_Activity_
Nothing outside the range below should be printed. Output exactly the lines from the line with "M706,21L723,23L722,37L704,35Z" to the line with "M239,242L263,247L260,260L236,256Z", both included.

_Study material_
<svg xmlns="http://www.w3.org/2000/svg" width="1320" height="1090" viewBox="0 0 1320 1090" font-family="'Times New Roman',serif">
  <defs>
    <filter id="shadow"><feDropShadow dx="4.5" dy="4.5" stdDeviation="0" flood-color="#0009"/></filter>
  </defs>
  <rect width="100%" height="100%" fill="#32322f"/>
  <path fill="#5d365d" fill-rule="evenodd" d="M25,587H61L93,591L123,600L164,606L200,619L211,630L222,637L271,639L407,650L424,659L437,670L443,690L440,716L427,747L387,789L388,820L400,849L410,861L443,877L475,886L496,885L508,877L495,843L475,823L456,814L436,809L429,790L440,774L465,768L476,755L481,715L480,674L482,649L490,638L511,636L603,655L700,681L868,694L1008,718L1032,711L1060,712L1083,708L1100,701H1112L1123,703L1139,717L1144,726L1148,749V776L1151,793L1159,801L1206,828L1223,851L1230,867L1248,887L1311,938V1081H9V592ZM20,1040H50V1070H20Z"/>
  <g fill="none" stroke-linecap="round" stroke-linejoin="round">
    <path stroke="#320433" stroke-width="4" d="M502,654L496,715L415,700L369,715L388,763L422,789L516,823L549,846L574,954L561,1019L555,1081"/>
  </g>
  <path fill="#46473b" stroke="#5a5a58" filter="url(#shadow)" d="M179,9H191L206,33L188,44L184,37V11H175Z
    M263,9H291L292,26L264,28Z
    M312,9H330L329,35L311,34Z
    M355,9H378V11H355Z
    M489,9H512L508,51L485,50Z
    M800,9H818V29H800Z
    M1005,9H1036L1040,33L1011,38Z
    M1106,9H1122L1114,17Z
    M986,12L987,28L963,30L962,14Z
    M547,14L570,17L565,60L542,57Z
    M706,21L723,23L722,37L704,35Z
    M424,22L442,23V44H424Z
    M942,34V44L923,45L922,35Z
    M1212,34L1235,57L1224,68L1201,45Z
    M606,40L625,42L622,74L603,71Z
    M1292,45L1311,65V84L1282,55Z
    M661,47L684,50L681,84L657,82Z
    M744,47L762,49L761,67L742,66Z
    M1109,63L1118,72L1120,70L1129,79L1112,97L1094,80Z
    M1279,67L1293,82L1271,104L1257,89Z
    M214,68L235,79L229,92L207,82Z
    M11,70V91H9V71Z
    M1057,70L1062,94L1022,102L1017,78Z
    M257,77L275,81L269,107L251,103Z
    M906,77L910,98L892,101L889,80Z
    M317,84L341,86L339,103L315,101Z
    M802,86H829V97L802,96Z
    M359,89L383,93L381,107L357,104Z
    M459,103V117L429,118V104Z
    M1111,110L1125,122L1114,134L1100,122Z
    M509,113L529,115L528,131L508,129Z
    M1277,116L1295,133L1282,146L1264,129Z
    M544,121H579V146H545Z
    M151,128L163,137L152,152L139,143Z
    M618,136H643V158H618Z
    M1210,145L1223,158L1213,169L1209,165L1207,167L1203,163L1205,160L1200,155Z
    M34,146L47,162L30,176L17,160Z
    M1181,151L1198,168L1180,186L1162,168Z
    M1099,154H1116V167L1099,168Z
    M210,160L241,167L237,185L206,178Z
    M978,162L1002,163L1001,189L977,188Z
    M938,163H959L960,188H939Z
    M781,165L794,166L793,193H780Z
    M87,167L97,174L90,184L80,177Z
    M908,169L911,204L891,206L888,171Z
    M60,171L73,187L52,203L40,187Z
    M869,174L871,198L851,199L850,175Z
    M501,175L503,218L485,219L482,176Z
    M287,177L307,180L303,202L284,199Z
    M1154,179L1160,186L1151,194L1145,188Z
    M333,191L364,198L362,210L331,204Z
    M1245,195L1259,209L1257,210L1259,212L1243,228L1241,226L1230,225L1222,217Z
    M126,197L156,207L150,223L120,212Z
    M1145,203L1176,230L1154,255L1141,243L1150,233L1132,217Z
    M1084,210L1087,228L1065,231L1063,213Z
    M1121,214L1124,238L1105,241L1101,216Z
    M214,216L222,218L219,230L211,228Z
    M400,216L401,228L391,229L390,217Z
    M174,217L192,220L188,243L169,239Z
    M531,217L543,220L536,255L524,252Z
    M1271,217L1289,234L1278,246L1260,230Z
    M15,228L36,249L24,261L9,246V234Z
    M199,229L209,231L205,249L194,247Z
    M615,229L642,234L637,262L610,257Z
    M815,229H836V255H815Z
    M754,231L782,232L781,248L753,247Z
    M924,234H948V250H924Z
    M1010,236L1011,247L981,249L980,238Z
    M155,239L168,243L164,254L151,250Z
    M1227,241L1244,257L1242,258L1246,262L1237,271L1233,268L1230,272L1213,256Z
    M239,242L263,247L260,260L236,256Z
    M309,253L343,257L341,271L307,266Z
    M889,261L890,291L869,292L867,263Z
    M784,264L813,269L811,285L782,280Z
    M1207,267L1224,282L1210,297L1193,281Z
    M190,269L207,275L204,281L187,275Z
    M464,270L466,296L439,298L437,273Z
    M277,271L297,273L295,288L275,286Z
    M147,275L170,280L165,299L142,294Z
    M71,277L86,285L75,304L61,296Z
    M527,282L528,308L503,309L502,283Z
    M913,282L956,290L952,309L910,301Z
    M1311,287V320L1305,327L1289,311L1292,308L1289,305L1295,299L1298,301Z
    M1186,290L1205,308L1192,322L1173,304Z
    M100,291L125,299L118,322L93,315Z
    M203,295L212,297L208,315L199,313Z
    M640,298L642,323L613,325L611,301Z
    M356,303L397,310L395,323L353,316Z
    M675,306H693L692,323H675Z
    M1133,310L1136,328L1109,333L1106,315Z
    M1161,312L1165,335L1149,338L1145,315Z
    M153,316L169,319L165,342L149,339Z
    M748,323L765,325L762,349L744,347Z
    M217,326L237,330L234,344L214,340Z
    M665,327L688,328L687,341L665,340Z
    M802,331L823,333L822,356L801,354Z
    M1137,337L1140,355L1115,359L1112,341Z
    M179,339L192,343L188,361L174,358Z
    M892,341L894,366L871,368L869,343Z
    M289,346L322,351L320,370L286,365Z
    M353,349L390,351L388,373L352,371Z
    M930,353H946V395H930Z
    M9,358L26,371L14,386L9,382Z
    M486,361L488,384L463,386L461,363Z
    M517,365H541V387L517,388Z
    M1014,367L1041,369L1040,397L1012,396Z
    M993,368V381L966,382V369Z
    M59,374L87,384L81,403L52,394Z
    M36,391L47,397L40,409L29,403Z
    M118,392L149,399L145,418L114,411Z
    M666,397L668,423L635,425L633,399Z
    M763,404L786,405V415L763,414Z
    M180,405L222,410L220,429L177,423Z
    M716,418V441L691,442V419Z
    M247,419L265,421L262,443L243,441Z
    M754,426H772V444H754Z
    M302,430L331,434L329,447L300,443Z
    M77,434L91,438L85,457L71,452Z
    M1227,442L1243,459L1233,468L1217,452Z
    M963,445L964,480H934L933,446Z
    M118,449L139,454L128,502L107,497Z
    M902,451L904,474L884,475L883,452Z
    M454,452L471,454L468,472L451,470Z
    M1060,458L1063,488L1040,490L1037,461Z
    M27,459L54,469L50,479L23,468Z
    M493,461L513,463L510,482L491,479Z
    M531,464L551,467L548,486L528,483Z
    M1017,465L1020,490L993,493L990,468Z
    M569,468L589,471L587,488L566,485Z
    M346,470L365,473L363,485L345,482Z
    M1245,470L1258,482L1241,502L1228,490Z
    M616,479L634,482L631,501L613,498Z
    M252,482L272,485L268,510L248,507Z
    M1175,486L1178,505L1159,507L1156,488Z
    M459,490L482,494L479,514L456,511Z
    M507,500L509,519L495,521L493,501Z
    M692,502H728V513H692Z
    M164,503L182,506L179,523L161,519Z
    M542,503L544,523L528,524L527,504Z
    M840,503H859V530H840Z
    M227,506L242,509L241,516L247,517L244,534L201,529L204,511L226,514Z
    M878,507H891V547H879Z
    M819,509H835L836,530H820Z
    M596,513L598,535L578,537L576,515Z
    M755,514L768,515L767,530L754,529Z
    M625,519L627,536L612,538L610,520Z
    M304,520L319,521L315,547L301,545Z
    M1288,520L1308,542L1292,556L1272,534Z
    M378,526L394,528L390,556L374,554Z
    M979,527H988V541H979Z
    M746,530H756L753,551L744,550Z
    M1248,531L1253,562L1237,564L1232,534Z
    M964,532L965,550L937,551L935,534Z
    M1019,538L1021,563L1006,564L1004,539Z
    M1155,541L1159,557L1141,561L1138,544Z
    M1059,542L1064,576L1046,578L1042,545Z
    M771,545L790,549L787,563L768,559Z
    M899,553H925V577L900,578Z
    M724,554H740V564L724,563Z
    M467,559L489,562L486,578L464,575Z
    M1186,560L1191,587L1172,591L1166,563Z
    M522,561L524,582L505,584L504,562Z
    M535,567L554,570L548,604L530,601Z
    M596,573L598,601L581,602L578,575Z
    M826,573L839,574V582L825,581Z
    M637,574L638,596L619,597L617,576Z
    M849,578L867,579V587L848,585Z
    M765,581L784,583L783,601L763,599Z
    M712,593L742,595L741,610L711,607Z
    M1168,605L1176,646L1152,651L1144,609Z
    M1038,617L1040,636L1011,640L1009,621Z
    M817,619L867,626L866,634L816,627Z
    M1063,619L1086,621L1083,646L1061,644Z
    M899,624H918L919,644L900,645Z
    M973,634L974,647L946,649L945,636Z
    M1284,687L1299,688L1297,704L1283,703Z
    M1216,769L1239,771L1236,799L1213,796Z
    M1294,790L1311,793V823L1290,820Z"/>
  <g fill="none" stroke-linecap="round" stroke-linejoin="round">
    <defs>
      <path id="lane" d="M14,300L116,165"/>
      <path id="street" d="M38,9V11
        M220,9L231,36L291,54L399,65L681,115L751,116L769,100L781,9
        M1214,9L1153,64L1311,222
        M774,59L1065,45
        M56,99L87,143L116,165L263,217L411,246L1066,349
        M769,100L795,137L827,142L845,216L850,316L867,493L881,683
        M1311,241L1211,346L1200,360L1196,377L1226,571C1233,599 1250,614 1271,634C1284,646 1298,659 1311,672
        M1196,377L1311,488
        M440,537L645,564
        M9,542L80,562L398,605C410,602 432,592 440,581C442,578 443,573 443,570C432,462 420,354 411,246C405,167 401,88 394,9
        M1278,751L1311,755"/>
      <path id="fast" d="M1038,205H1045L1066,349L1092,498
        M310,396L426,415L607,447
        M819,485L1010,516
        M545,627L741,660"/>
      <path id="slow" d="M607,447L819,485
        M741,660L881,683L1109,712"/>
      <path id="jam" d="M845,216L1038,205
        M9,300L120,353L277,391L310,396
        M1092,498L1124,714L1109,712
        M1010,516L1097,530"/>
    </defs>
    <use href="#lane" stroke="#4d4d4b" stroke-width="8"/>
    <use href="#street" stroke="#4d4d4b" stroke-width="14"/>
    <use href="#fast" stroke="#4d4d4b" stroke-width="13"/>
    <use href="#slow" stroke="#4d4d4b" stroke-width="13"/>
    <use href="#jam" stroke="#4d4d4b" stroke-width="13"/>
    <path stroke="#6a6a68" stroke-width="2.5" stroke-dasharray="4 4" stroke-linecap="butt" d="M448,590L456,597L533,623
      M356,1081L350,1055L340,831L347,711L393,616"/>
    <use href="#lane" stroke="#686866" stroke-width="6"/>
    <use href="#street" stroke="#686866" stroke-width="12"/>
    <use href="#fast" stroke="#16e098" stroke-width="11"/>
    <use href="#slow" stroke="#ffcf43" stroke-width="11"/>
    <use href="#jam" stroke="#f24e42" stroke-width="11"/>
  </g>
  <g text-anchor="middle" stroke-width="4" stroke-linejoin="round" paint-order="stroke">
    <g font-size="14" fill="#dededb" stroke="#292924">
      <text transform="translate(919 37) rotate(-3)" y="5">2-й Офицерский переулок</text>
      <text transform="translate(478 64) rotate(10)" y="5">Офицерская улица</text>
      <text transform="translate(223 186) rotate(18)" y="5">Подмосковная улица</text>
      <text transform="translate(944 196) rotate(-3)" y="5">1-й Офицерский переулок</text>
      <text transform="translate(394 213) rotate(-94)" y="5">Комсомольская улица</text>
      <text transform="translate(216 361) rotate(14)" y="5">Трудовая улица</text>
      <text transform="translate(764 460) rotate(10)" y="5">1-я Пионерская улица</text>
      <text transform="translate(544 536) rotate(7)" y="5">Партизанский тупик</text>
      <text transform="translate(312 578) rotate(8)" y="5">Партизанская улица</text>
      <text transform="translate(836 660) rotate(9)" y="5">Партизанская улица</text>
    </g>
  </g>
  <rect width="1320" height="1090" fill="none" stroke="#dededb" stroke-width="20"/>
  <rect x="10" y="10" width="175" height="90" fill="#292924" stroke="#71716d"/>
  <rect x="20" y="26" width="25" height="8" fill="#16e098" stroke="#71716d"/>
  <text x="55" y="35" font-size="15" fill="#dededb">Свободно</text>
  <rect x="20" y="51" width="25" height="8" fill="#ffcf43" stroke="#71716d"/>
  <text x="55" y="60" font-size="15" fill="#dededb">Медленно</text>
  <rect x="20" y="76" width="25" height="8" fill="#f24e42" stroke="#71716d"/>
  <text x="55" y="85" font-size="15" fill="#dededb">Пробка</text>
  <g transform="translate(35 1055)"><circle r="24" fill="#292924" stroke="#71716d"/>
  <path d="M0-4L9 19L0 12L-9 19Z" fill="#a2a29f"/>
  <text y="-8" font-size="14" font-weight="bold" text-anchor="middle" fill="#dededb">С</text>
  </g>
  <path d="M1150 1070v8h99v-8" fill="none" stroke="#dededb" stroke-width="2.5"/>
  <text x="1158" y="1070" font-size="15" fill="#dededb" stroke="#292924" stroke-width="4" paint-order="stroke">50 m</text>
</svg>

_Task response_
    M706,21L723,23L722,37L704,35Z
    M424,22L442,23V44H424Z
    M942,34V44L923,45L922,35Z
    M1212,34L1235,57L1224,68L1201,45Z
    M606,40L625,42L622,74L603,71Z
    M1292,45L1311,65V84L1282,55Z
    M661,47L684,50L681,84L657,82Z
    M744,47L762,49L761,67L742,66Z
    M1109,63L1118,72L1120,70L1129,79L1112,97L1094,80Z
    M1279,67L1293,82L1271,104L1257,89Z
    M214,68L235,79L229,92L207,82Z
    M11,70V91H9V71Z
    M1057,70L1062,94L1022,102L1017,78Z
    M257,77L275,81L269,107L251,103Z
    M906,77L910,98L892,101L889,80Z
    M317,84L341,86L339,103L315,101Z
    M802,86H829V97L802,96Z
    M359,89L383,93L381,107L357,104Z
    M459,103V117L429,118V104Z
    M1111,110L1125,122L1114,134L1100,122Z
    M509,113L529,115L528,131L508,129Z
    M1277,116L1295,133L1282,146L1264,129Z
    M544,121H579V146H545Z
    M151,128L163,137L152,152L139,143Z
    M618,136H643V158H618Z
    M1210,145L1223,158L1213,169L1209,165L1207,167L1203,163L1205,160L1200,155Z
    M34,146L47,162L30,176L17,160Z
    M1181,151L1198,168L1180,186L1162,168Z
    M1099,154H1116V167L1099,168Z
    M210,160L241,167L237,185L206,178Z
    M978,162L1002,163L1001,189L977,188Z
    M938,163H959L960,188H939Z
    M781,165L794,166L793,193H780Z
    M87,167L97,174L90,184L80,177Z
    M908,169L911,204L891,206L888,171Z
    M60,171L73,187L52,203L40,187Z
    M869,174L871,198L851,199L850,175Z
    M501,175L503,218L485,219L482,176Z
    M287,177L307,180L303,202L284,199Z
    M1154,179L1160,186L1151,194L1145,188Z
    M333,191L364,198L362,210L331,204Z
    M1245,195L1259,209L1257,210L1259,212L1243,228L1241,226L1230,225L1222,217Z
    M126,197L156,207L150,223L120,212Z
    M1145,203L1176,230L1154,255L1141,243L1150,233L1132,217Z
    M1084,210L1087,228L1065,231L1063,213Z
    M1121,214L1124,238L1105,241L1101,216Z
    M214,216L222,218L219,230L211,228Z
    M400,216L401,228L391,229L390,217Z
    M174,217L192,220L188,243L169,239Z
    M531,217L543,220L536,255L524,252Z
    M1271,217L1289,234L1278,246L1260,230Z
    M15,228L36,249L24,261L9,246V234Z
    M199,229L209,231L205,249L194,247Z
    M615,229L642,234L637,262L610,257Z
    M815,229H836V255H815Z
    M754,231L782,232L781,248L753,247Z
    M924,234H948V250H924Z
    M1010,236L1011,247L981,249L980,238Z
    M155,239L168,243L164,254L151,250Z
    M1227,241L1244,257L1242,258L1246,262L1237,271L1233,268L1230,272L1213,256Z
    M239,242L263,247L260,260L236,256Z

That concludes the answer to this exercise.